-------- INFORMATION PROVIDED
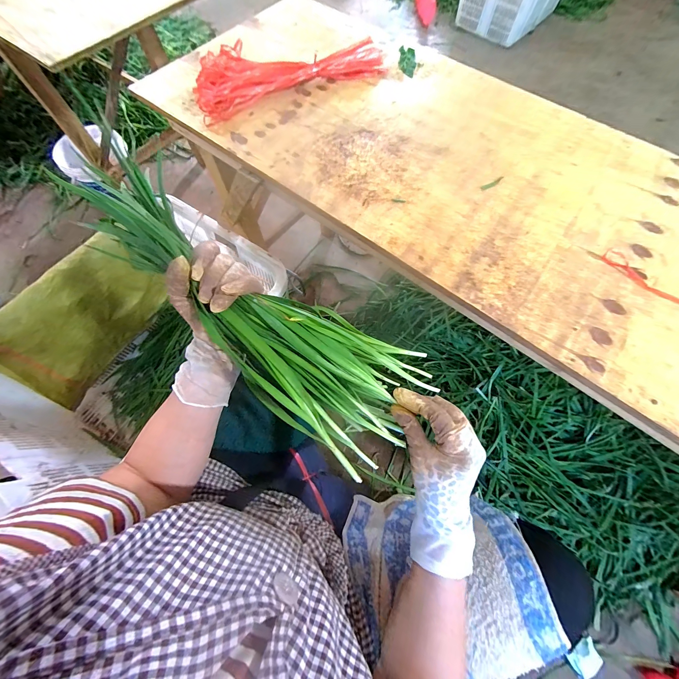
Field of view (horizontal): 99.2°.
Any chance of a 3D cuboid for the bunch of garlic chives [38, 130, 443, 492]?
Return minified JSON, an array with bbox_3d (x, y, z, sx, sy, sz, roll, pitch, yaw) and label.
[{"bbox_3d":[-0.092,-0.022,0.316,0.408,0.053,0.136,39,72,-7],"label":"bunch of garlic chives"}]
----------------
- **REQUIRED WORK**: Return, unchanged, each line from the line containing "Any chance of" through the last line of the material.

- **ANSWER TO THIS PROBLEM**:
Any chance of a 3D cuboid for the bunch of garlic chives [38, 130, 443, 492]?
Return minified JSON, an array with bbox_3d (x, y, z, sx, sy, sz, roll, pitch, yaw) and label.
[{"bbox_3d":[-0.092,-0.022,0.316,0.408,0.053,0.136,39,72,-7],"label":"bunch of garlic chives"}]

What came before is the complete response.